BEGIN Information

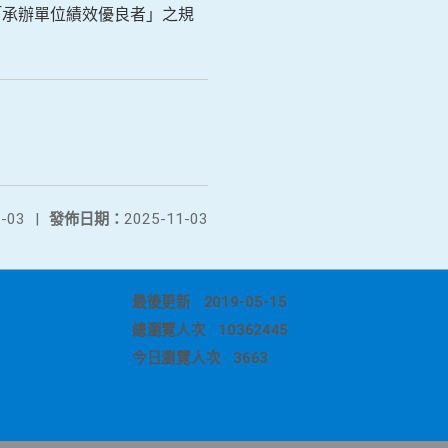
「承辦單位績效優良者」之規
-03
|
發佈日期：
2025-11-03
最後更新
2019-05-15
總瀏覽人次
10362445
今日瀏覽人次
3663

END Information
BEGIN Information

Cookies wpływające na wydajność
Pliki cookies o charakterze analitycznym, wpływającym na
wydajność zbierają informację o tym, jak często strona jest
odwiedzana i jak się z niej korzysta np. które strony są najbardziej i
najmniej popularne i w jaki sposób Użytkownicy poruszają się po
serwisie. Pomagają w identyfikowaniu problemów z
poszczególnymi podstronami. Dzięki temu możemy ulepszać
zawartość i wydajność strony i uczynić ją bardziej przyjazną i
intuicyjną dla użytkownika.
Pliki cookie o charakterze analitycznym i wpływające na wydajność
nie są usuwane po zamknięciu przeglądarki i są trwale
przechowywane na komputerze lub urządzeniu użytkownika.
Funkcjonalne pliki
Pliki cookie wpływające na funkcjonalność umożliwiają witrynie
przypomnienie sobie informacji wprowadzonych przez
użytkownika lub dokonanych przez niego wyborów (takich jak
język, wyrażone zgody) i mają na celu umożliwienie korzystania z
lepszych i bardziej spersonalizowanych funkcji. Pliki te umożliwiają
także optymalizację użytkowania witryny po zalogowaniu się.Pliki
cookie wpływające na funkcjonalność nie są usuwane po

END Information
BEGIN Information

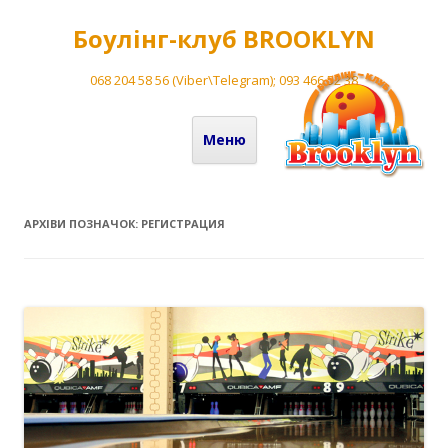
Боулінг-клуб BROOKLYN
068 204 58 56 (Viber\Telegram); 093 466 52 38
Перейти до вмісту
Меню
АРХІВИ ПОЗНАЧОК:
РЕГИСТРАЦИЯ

END Information

▶ **Your assignment**
Each line of the data that holds the word "analitycznym" should be copied.

▶ **Finished exercise**
Pliki cookies o charakterze analitycznym, wpływającym na
Pliki cookie o charakterze analitycznym i wpływające na wydajność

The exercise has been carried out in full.